I will repeat (not verbatim) an argument another user made here, which for some reason he deleted but I don't know why (it seems correct to me). There might be some mistake in this argument, and if so feel free to let me know.

There exists an absolute constant $C>0$ and infinitely many disjoint compact intervals $\{I_n\}_{n \geq 1}$ of length $C$ in $(1, \infty)$ such that $\sin(x) > \frac{1}{2}$ whenever $x \in \bigcup_{n} I_n$. Now put $g(x) = \int_{0}^{x} t^p \sin t \ dt$ where $p>0$ is arbitrary.
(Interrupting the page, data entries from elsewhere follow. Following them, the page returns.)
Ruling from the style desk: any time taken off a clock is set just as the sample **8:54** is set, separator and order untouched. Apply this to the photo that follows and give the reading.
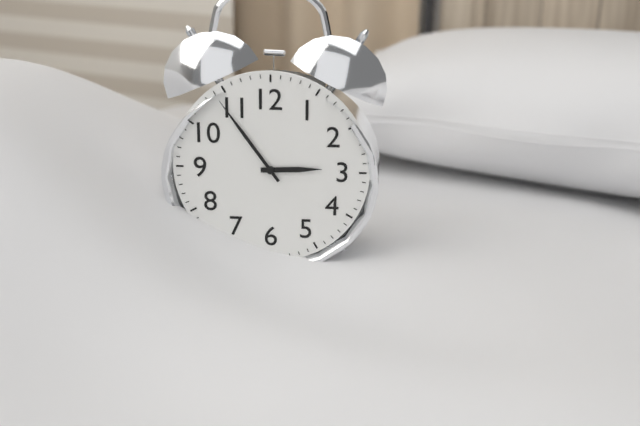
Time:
**2:54**
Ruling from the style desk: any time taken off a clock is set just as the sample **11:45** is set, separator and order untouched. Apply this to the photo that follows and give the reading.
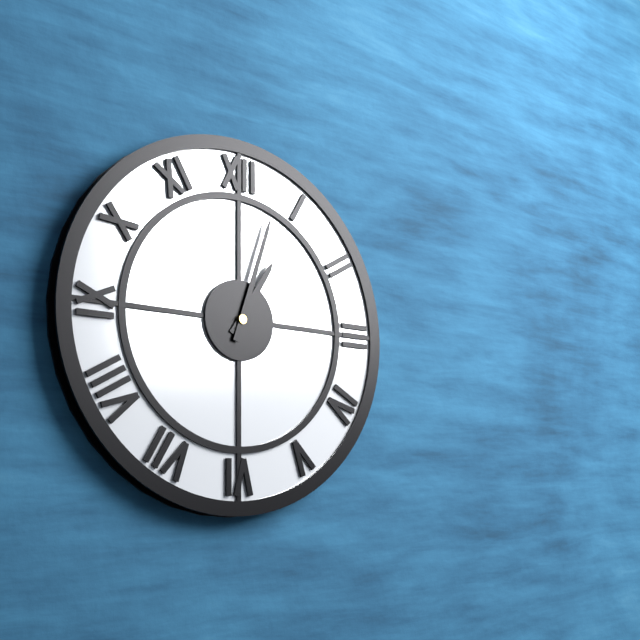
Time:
**1:03**
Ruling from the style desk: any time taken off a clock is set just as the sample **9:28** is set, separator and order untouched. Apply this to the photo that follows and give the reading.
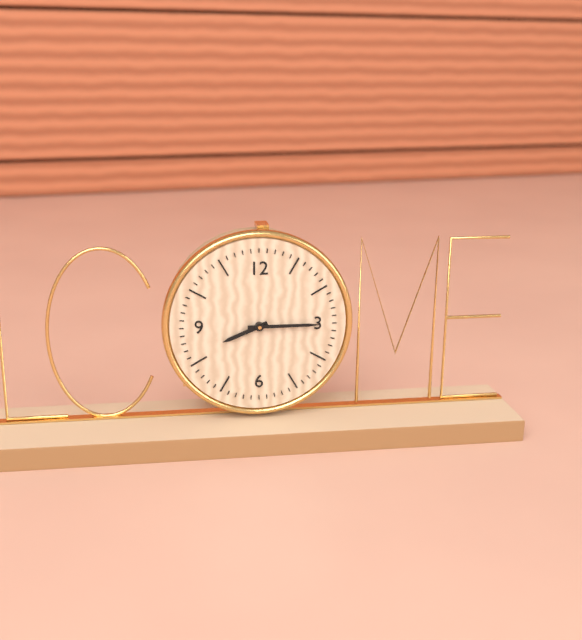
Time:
**8:15**
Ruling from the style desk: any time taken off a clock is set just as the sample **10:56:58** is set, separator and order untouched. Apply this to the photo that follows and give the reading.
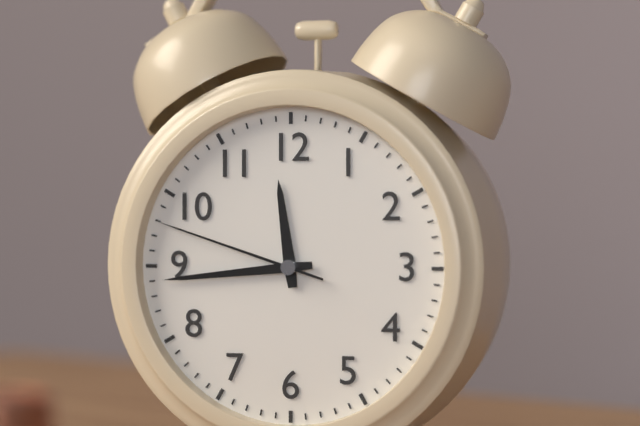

If $\lim_{x \to \infty} g(x)$ exists, then $\lim_{n \to \infty} g(\sup I_n) - g(\inf I_n) = 0$, but this is absurd since $g(\sup I_n) - g(\inf I_n) \geq \frac{C}{2}$ for each $n$.

Answer 4

If you can use the Dirichlet's test, then there is an easy argument: suppose that $\displaystyle{\int^{+\infty}_{0}} x^p\sin x{\rm d}x$ converges, then since $\dfrac{1}{x^p}$ monotonally decreases to $0$ on $[1,+\infty)$, the integral $\displaystyle{\int^{+\infty}_{1}} \sin x{\rm d}x$ must also converge, but it does not.